Penalty Petition, January 29, 2001, at 1; Reproduced Record (R.R.) at 3a. Claimant simultaneously petitioned to review compensation benefits and alleged that employer used an incorrect average weekly wage.4 Slightly more than one year later, employer also petitioned to review compensation benefits and sought a “[r]e-view calculation of [AWW].” Petition to Review Compensation Benefits, March 1, 2002, at 1; R.R. at 40a.
The petitions were consolidated for hearings before the WCJ. The record reveals that both parties submitted payment plan histories of employer’s payments to claimant. Employer made its first payment to claimant on October 30, 2000, in the amount of $1,489.63; the payment covered the period from October 4, 2000, through November 2, 2000. On November 29, 2000, the second payment was issued in the amount of $1,390.32 and covered the period from November 3, 2000, to November 30, 2000. Thereafter, payments were issued approximately every two weeks in the amount of $695.16. Employer’s payment history indicated that claimant worked for thirteen weeks prior to his work injury. The record also contained three statements of wages calculated by employer; each statement reflected different compensation rates.

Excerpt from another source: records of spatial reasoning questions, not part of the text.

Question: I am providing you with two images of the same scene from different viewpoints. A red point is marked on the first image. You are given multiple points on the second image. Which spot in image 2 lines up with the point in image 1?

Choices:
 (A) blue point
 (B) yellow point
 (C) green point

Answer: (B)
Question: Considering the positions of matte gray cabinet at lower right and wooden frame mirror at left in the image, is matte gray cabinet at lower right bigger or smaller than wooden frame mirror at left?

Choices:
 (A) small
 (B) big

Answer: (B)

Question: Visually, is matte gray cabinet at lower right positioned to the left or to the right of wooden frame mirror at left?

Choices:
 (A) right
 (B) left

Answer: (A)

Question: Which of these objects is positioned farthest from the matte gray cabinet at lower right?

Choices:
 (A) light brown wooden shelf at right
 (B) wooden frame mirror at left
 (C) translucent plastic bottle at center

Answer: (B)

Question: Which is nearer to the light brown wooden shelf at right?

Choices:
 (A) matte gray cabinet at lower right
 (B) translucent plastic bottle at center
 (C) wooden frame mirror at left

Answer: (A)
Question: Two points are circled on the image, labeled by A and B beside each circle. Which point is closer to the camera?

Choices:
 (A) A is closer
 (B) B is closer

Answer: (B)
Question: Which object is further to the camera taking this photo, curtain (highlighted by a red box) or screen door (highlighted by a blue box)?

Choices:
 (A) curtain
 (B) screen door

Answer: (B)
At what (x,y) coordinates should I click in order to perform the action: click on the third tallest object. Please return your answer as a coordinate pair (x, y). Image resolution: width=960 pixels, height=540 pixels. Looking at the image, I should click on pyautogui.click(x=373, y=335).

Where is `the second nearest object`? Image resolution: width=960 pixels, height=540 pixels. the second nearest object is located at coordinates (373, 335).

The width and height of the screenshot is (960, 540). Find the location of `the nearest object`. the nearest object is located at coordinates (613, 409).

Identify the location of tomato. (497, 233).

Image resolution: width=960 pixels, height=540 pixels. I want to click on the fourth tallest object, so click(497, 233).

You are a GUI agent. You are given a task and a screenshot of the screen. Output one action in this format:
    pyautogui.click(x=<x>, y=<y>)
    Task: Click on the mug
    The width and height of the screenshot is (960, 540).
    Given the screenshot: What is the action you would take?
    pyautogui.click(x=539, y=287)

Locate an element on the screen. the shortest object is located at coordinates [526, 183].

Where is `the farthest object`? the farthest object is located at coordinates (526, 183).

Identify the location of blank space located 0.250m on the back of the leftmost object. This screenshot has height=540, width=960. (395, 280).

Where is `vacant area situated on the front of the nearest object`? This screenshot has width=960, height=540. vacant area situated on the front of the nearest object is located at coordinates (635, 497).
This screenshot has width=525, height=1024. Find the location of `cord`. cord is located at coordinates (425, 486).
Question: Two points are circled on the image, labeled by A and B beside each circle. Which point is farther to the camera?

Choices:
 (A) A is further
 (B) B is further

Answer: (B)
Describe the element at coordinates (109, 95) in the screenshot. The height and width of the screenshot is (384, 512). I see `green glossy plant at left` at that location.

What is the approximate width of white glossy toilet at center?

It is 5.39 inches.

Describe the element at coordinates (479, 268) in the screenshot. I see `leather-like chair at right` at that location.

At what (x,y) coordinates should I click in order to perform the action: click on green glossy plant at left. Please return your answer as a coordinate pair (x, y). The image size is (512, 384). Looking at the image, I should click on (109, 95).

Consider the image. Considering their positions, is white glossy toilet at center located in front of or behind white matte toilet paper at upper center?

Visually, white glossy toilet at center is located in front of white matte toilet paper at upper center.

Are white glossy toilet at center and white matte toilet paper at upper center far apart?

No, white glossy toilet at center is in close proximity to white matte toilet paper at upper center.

Based on the record, the WCJ made the following pertinent findings of fact:
2. The Claimant has proved the Employer/Insurer violated the provisions of the Pennsylvania Workers’ Compensation Act by submitting the initial payment of compensation more than 21 days after the date of injury as required by the Act. The Employer/Insurer also [162]*162did not provide compensation payments in the same manner in which the Claimant was paid, paying the Claimant every two weeks after the second monthly payment, rather than sending a payment every week in accordance with the Claimant’s pay schedule.
3.The Petition for Penalties should be granted and the Employer/Insurer directed to pay a twenty (20%) percent penalty for the late first payment; thereafter, the Employer/Insurer should be directed to pay a penalty of ten (10%) percent, commencing with the second payment and continuing to the date payments began being paid on a weekly-basis.
4.The Employer/Insurer hás failed to show the original Statément of Wages was incorrectly calculated; therefore their Petition to Review Compensation Benefits should be denied and dismissed.
5. The Claimant’s correct [AWW] is $521.38 and his compensation rate is $347.58.
6. The Employer/Insurer’s contest of this matter was reasonable.
7. The Claimant and his counsel have entered into a Power of Attorney calling for the withholding of twenty (20%) percent of any award the Claimant should receive. This agreement is found reasonable, and it is approved.
WCJ’s Decision, May 5, 2003, Findings of Fact Nos. 2-7 at 3.
In addition, the WCJ reasoned:
While there were two violations of the [Workers’ Compensation] Act regarding timely payment of compensation, the Employer/Insurer did not deny the payment of benefits and the delay in all cases was reasonable; the Claimant did not have to make repeated attempts to get paid by SWIF. Furthermore, the majority of employees receiving compensation are paid on a biweekly basis so it does not seem unusual for the insurer to have a policy paying claimants on that basis. It is for those reasons this Judge does not believe the Employer/Insurer’s violation of the Act was egregious enough that it should be penalized the full fifty (50%) percent and will use his discretionary authority to reduce the penalty requested to the above-mentioned amounts.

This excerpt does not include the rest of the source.